My belly rumbled again. The stone may have healed me, but I was still stuck in the oubliette with no water, and no food. I’d be dead in days.

The small collection of items on my belly from my bag was all I had. I touched the moringa seed and flipped it off me. It tinkled against the sides of the oubliette, settling into the rounded hollow below me. What good was a single seed to me?

I touched the hooked earring. Oubliettes blocked the power of an elemental, keeping them from escaping their punishment. So what good was an earring that would allow me to breathe under water? Useless, just like me.

There was nothing I could do to save myself. No connection to my power. No connection to my bond to Peta.

No way out.

“FUCK!” I screamed and slammed my fists into the oubliette over and over again until the skin broke and the bone ached. The hooked earring hung above my head, jammed into the man-made material. I grabbed at it, but the blood on my hands made it impossible to grip. The tip pierced my finger, drawing a scream out of me. Not pain, not really.

I could do nothing.

I was useless.

I slipped against the inside curve of my prison and fell. Panicked, I couldn’t slow my breathing as I struggled to get hold of myself. The light from the stone illuminated my tiny space, showing me how tiny it truly was. How trapped I was.

Trembling, I forced myself to sit quietly and slow my breathing. There had to be a way out. I only needed to calm myself and find the solution.

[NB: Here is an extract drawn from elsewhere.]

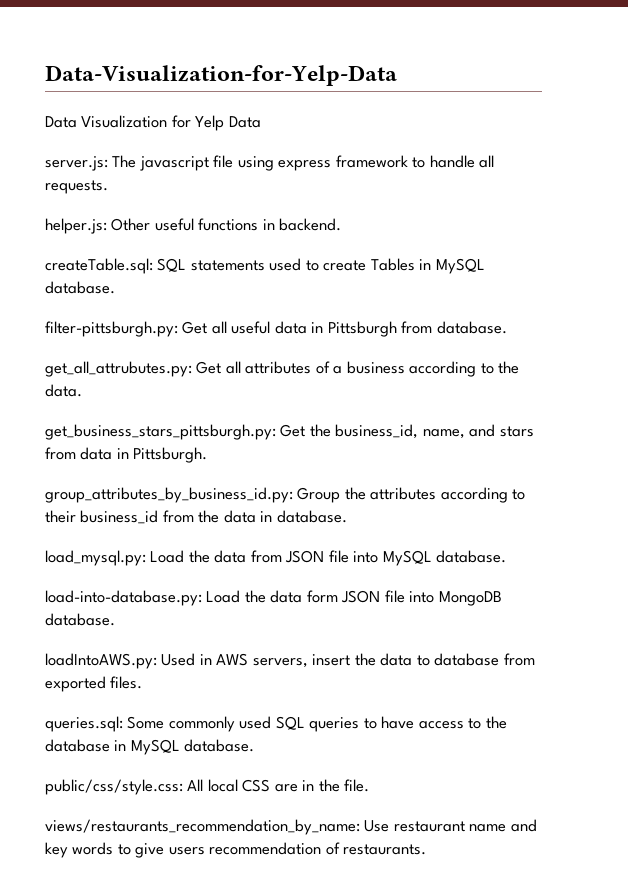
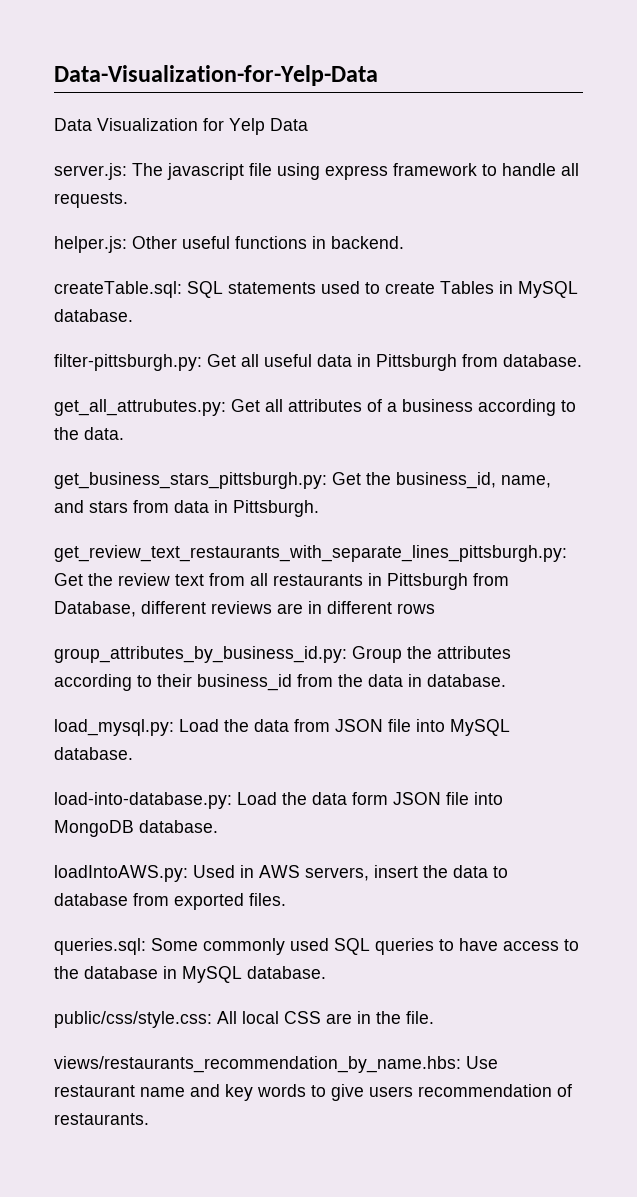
(208, 455) none -> [54,545,567,562] [54,573,509,590] [54,601,435,617] // get_review_text_restaurants_with_separate_lines_pittsburgh.py: Get the review text from all restaurants in Pittsburgh from Database, different reviews are in different rows
[45,819,360,835] views/restaurants_recommendation_by_name: -> [54,1056,461,1073] views/restaurants_recommendation_by_name.hbs:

I closed my eyes and wrapped my hands around the white stone. A faint buzz began again and tickled over my broken-up knuckles, and the flesh slowly knit itself together. But the light dimmed. I dropped the stone and it lay at my feet. My knuckles would heal. I wasn’t sure I would be able to keep my sanity if I lost my only light source.

Time passed.

A steady drip of water woke me from the daze I’d fallen into. I blinked several times as I found myself staring up at the hooked earring. From it dripped a steady drizzle of water.

I tipped my head back and slid my mouth under the water. Drop by drop, my thirst was quenched. So now it was a matter of starving to death.

Time passed.

Above my head a trickle of air wafted over my nose and I looked up. Apparently Blackbird hadn’t sunk my oubliette as far down as I’d thought. It had small cuts in it to allow for airflow. The cramped cells were designed to hold someone for a day or two. Three at the most, for a severe punishment. I slid my fingers over the razor-thin openings, feeling the hint of rain on the tiny breeze. Sure enough, a chest-rattling boom of thunder clapped and the patter of rain began around my oubliette. Water dripped in through the openings until I sat in a puddle of dirty water. The rain stopped.